Bu hikaye belki size çok garip gelebilir ama bu hikayeden on binlercesi buğün torosların yüce dağ başlarında yaşanıyor sizler hiç farkında olmadan. Bizler onların farkında değilsek onların biz farkındayız. Bunun için çevremizdeki köyümüzdeki yoksulluk ve acılar içinde yaşayan kardeşlerimiz için yardım etmek bir müslüman ve insan olarak görev ve borcumuzdur.
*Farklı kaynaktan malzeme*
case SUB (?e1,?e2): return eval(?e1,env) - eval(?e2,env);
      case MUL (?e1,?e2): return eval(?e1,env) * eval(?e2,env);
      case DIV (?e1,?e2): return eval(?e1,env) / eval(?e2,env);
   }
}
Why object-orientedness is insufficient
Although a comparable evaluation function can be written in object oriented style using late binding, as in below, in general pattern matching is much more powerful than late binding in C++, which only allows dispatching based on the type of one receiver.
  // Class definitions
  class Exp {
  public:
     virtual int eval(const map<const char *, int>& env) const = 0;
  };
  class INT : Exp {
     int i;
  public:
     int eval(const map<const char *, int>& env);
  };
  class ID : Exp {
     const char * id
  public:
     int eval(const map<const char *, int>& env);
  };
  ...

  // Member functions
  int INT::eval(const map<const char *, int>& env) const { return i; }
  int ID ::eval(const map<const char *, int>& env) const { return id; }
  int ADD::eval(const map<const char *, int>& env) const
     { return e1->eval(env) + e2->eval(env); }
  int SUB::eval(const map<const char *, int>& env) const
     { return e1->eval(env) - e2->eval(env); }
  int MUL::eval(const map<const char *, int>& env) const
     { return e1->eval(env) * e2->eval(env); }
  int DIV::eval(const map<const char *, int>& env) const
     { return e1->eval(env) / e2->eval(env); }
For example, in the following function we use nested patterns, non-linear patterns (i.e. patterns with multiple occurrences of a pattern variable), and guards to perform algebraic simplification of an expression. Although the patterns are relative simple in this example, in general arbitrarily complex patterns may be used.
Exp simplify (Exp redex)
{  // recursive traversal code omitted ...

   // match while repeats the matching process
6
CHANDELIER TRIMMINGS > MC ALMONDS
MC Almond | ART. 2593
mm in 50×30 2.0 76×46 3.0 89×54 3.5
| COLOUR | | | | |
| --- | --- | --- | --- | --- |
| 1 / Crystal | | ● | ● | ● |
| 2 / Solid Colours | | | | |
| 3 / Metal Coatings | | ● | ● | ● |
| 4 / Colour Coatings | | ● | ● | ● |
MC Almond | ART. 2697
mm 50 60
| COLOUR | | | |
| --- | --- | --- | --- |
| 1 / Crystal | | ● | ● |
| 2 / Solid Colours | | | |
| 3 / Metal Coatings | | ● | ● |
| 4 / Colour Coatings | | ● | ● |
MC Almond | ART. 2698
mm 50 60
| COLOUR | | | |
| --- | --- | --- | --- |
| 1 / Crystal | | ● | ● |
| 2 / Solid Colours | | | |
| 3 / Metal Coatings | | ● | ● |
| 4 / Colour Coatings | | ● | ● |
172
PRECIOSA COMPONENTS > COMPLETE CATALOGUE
ÇOCUKLAR ÜŞÜMESİN KAMPANYASI ile Torosların kışın dondurucu soğuklarında ayaklarında sağlam bir ayakkabısı olmayan, pantolonu delik ya da yamalı, kabanı hiç tanımayan fakat bu şartlara rağmen doğanın yıkıcı ve tahrip edici gücüne karşı koymak için efelenerek adeta doğaya meydan okuyarak ayakta kalmayı başarabilen koç yiğitlerimizin yanında olduğumuzu göstermek için onlara YALNIZ DEĞİLSİNİZ demek istiyoruz.
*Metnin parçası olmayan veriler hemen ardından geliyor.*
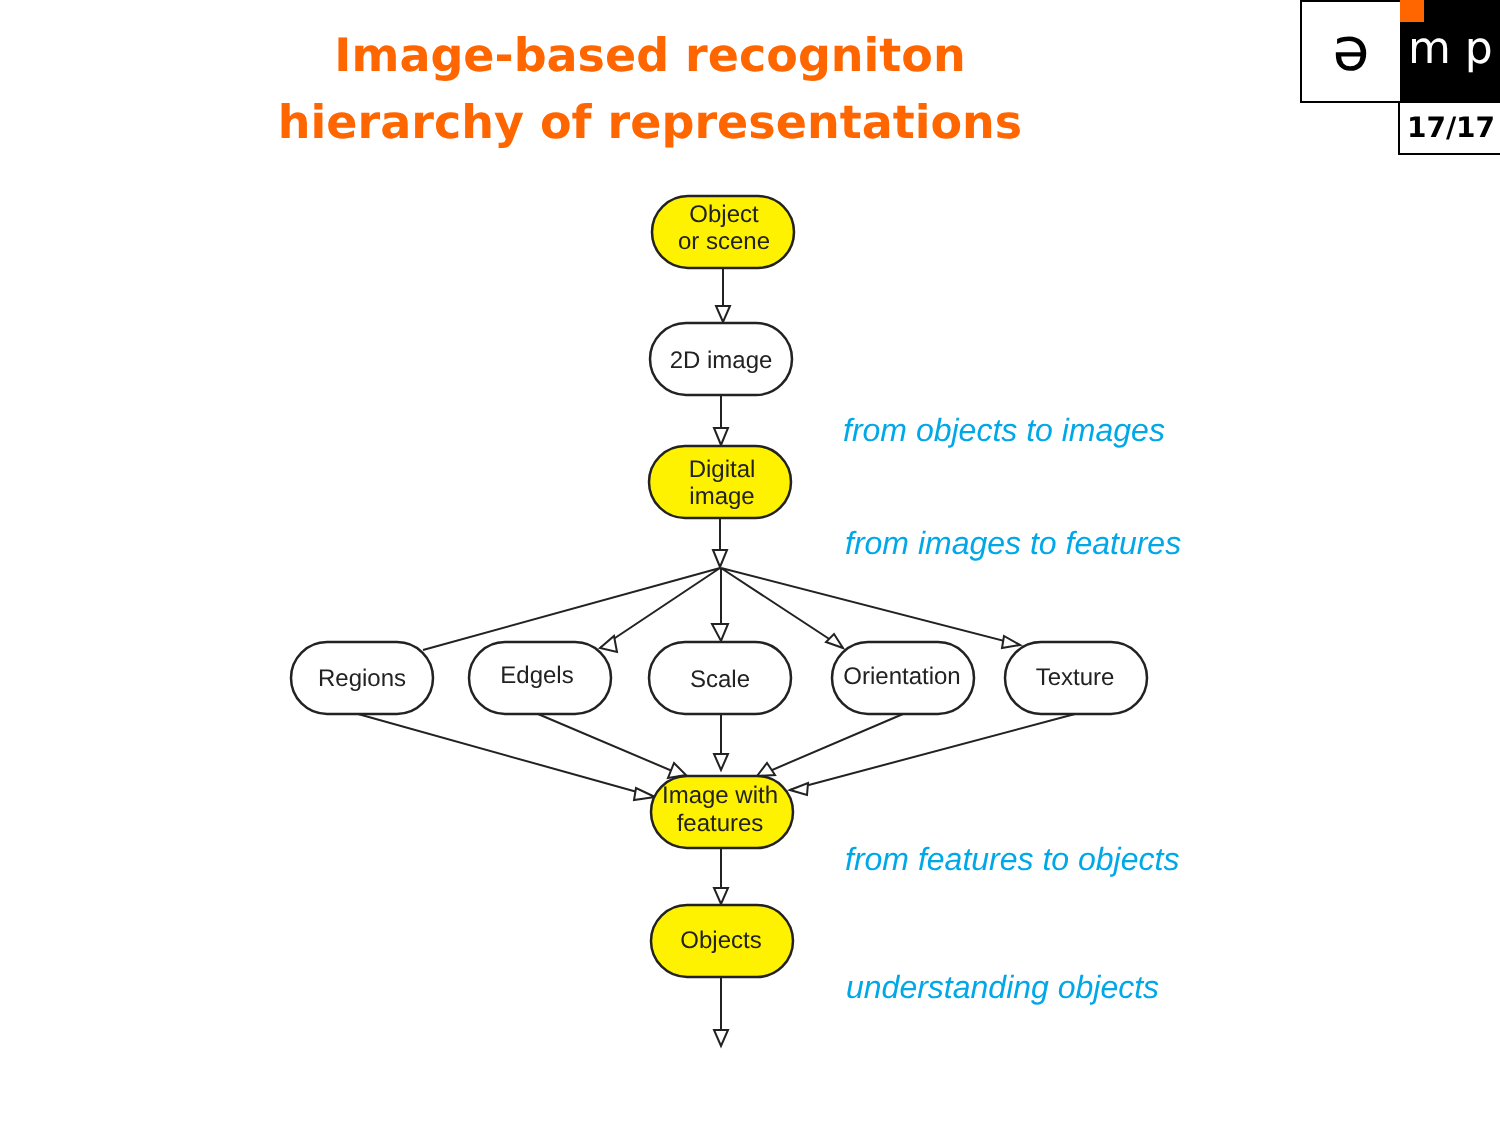Image-based recogniton
hierarchy of representations
ə m p
17/17
Object
or scene
2D image
Digital
image
Regions
Edgels
Scale
Orientation
Texture
Image with
features
Objects
from objects to images
from images to features
from features to objects
understanding objects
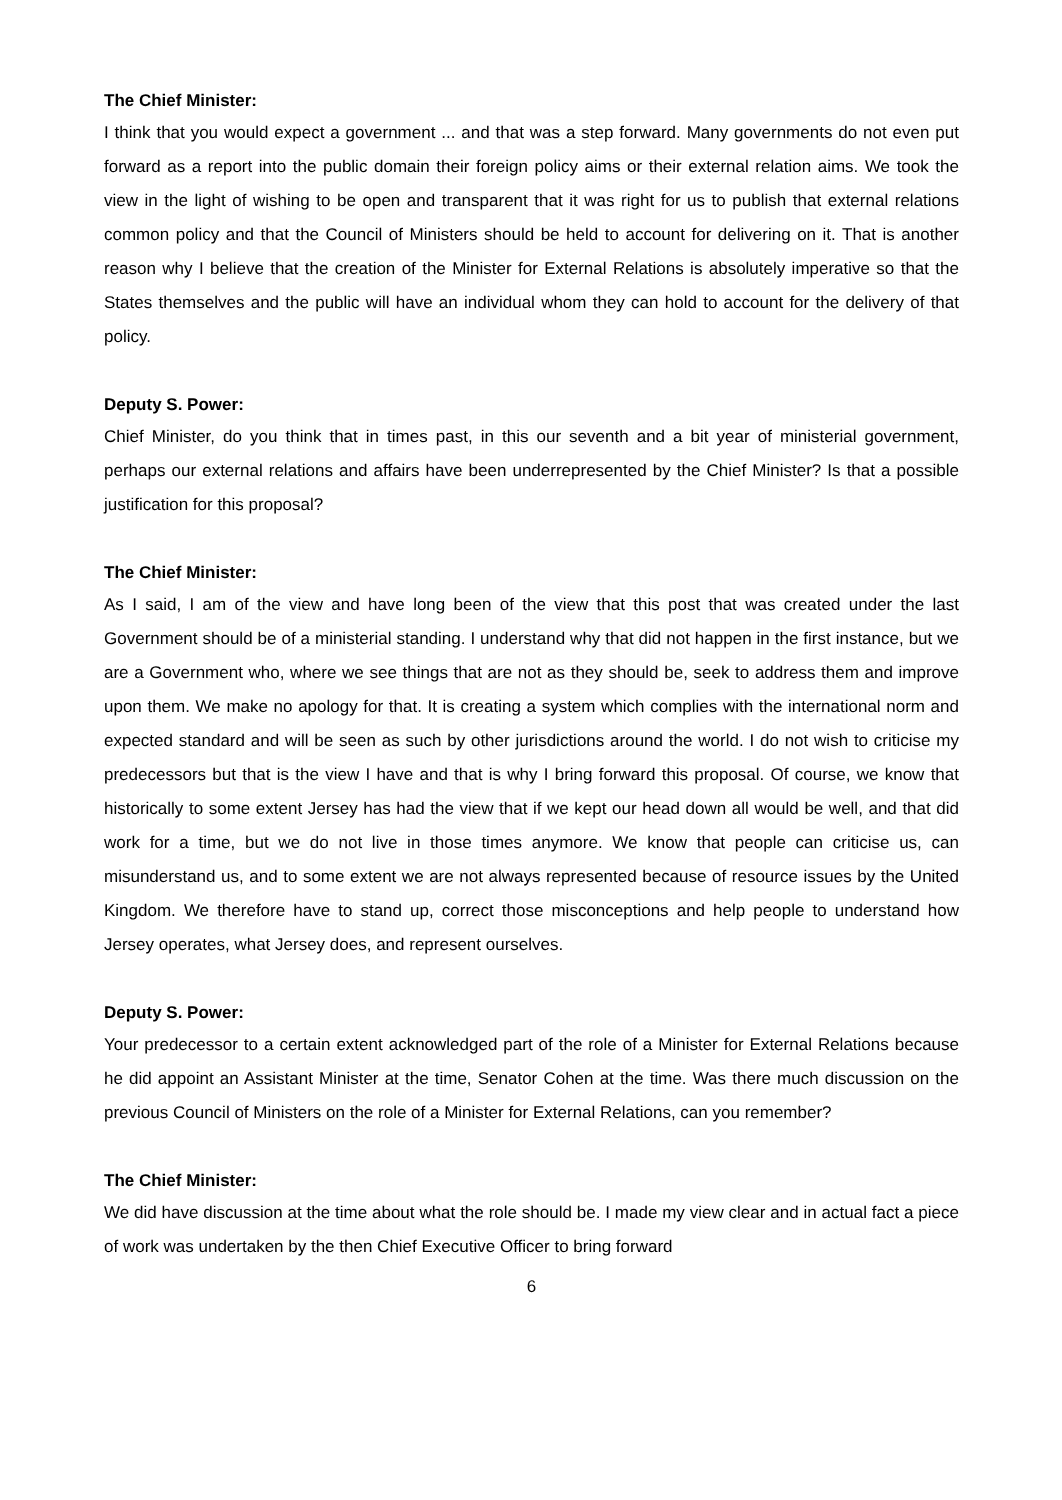The Chief Minister:
I think that you would expect a government ... and that was a step forward. Many governments do not even put forward as a report into the public domain their foreign policy aims or their external relation aims. We took the view in the light of wishing to be open and transparent that it was right for us to publish that external relations common policy and that the Council of Ministers should be held to account for delivering on it. That is another reason why I believe that the creation of the Minister for External Relations is absolutely imperative so that the States themselves and the public will have an individual whom they can hold to account for the delivery of that policy.
Deputy S. Power:
Chief Minister, do you think that in times past, in this our seventh and a bit year of ministerial government, perhaps our external relations and affairs have been underrepresented by the Chief Minister? Is that a possible justification for this proposal?
The Chief Minister:
As I said, I am of the view and have long been of the view that this post that was created under the last Government should be of a ministerial standing. I understand why that did not happen in the first instance, but we are a Government who, where we see things that are not as they should be, seek to address them and improve upon them. We make no apology for that. It is creating a system which complies with the international norm and expected standard and will be seen as such by other jurisdictions around the world. I do not wish to criticise my predecessors but that is the view I have and that is why I bring forward this proposal. Of course, we know that historically to some extent Jersey has had the view that if we kept our head down all would be well, and that did work for a time, but we do not live in those times anymore. We know that people can criticise us, can misunderstand us, and to some extent we are not always represented because of resource issues by the United Kingdom. We therefore have to stand up, correct those misconceptions and help people to understand how Jersey operates, what Jersey does, and represent ourselves.
Deputy S. Power:
Your predecessor to a certain extent acknowledged part of the role of a Minister for External Relations because he did appoint an Assistant Minister at the time, Senator Cohen at the time. Was there much discussion on the previous Council of Ministers on the role of a Minister for External Relations, can you remember?
The Chief Minister:
We did have discussion at the time about what the role should be. I made my view clear and in actual fact a piece of work was undertaken by the then Chief Executive Officer to bring forward
6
Geçmiş yıllardan buğüne kadar başarılı bir şekilde getirdiğimiz ÇOCUKLAR ÜŞÜMESİN KAMPANYASI kulaktan kulağa, gönülden gönüle, köyden köye, ilçeden ilçeye, ilden ile yayılarak tüm anayurda yayılmıştır. Ne mutlu bizlere ki; “ ÇOCUKLAR ÜŞÜMESİN KAMPANYASI “ çığlığı yurt dışına ulaşmış bulunmaktadır. Buğün bizleri yurt dışından pek çok vatandaşımız arayarak nasıl yardımcı olabileceklerini sormaktadırlar.
Sizlerin ve yazılı ve görsel basınımızın bizlere olan desteği ve inancı devam ettiği müddetçe ÇOCUKLAR ÜŞÜMESİN KAMPANAYSINA devam edeceğiz desteğinizi ve katkılarınızı bekler saygılar sunarız.
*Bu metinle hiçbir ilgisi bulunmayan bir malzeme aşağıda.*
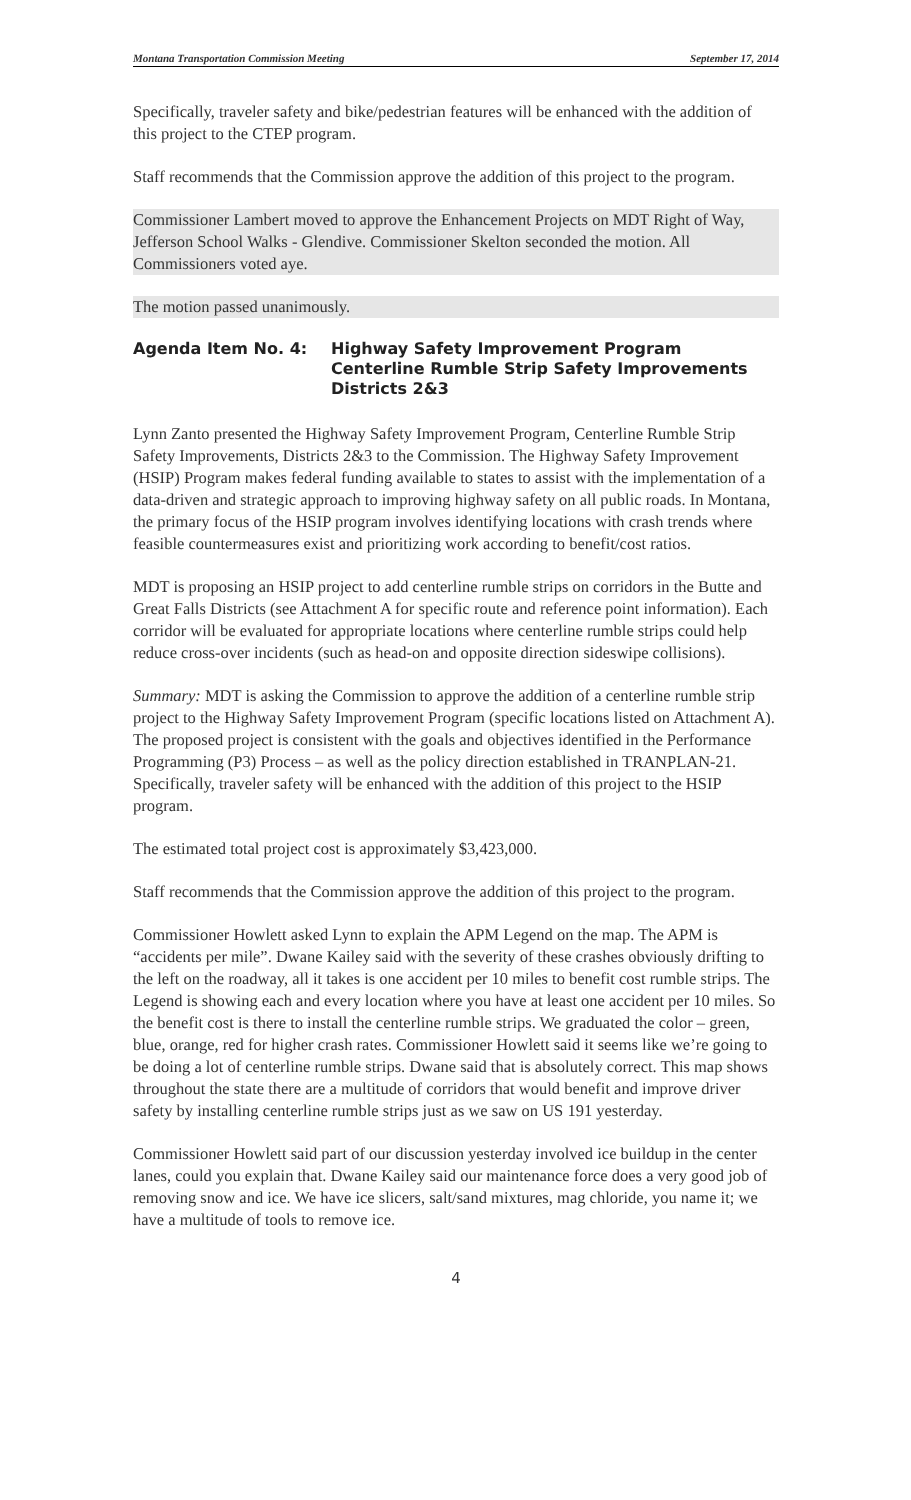Montana Transportation Commission Meeting September 17, 2014
Specifically, traveler safety and bike/pedestrian features will be enhanced with the addition of this project to the CTEP program.
Staff recommends that the Commission approve the addition of this project to the program.
Commissioner Lambert moved to approve the Enhancement Projects on MDT Right of Way, Jefferson School Walks - Glendive. Commissioner Skelton seconded the motion. All Commissioners voted aye.
The motion passed unanimously.
Agenda Item No. 4: Highway Safety Improvement Program
Centerline Rumble Strip Safety Improvements
Districts 2&3
Lynn Zanto presented the Highway Safety Improvement Program, Centerline Rumble Strip Safety Improvements, Districts 2&3 to the Commission. The Highway Safety Improvement (HSIP) Program makes federal funding available to states to assist with the implementation of a data-driven and strategic approach to improving highway safety on all public roads. In Montana, the primary focus of the HSIP program involves identifying locations with crash trends where feasible countermeasures exist and prioritizing work according to benefit/cost ratios.
MDT is proposing an HSIP project to add centerline rumble strips on corridors in the Butte and Great Falls Districts (see Attachment A for specific route and reference point information). Each corridor will be evaluated for appropriate locations where centerline rumble strips could help reduce cross-over incidents (such as head-on and opposite direction sideswipe collisions).
Summary: MDT is asking the Commission to approve the addition of a centerline rumble strip project to the Highway Safety Improvement Program (specific locations listed on Attachment A). The proposed project is consistent with the goals and objectives identified in the Performance Programming (P3) Process – as well as the policy direction established in TRANPLAN-21. Specifically, traveler safety will be enhanced with the addition of this project to the HSIP program.
The estimated total project cost is approximately $3,423,000.
Staff recommends that the Commission approve the addition of this project to the program.
Commissioner Howlett asked Lynn to explain the APM Legend on the map. The APM is “accidents per mile”. Dwane Kailey said with the severity of these crashes obviously drifting to the left on the roadway, all it takes is one accident per 10 miles to benefit cost rumble strips. The Legend is showing each and every location where you have at least one accident per 10 miles. So the benefit cost is there to install the centerline rumble strips. We graduated the color – green, blue, orange, red for higher crash rates. Commissioner Howlett said it seems like we’re going to be doing a lot of centerline rumble strips. Dwane said that is absolutely correct. This map shows throughout the state there are a multitude of corridors that would benefit and improve driver safety by installing centerline rumble strips just as we saw on US 191 yesterday.
Commissioner Howlett said part of our discussion yesterday involved ice buildup in the center lanes, could you explain that. Dwane Kailey said our maintenance force does a very good job of removing snow and ice. We have ice slicers, salt/sand mixtures, mag chloride, you name it; we have a multitude of tools to remove ice.
4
Kampanyamıza katkı sağlamak için kaban, elbise, kıyafet, ayakkabı, kırtasiye, oyuncak gibi eşofman, spor malzemeleri gibi gerek yeni ve de gerekse elimizde bulunan kullanmadığımız kullanılabilecek durumda olan malzemelerimizi “T. Cemal Beriker Bulvarı Kayahan Ap. 3. Kat 12 SEYHAN/ADANA adresindeki TÜRKMENLER BİRLİĞİ genel merkezimize ulaştırmak ya da 0 322 454 2345, 456 00 31, 0 533 302 02 68,0 536 624 86 05, 0 532 262 87 80 0 505 746 72 78 numaralı telefona haber vermek suretiyle veya turkmenlerbirligi@hotmail.com' a elektronik posta yazmak suretiyle belirtilen adresten biz teslim alabiliriz.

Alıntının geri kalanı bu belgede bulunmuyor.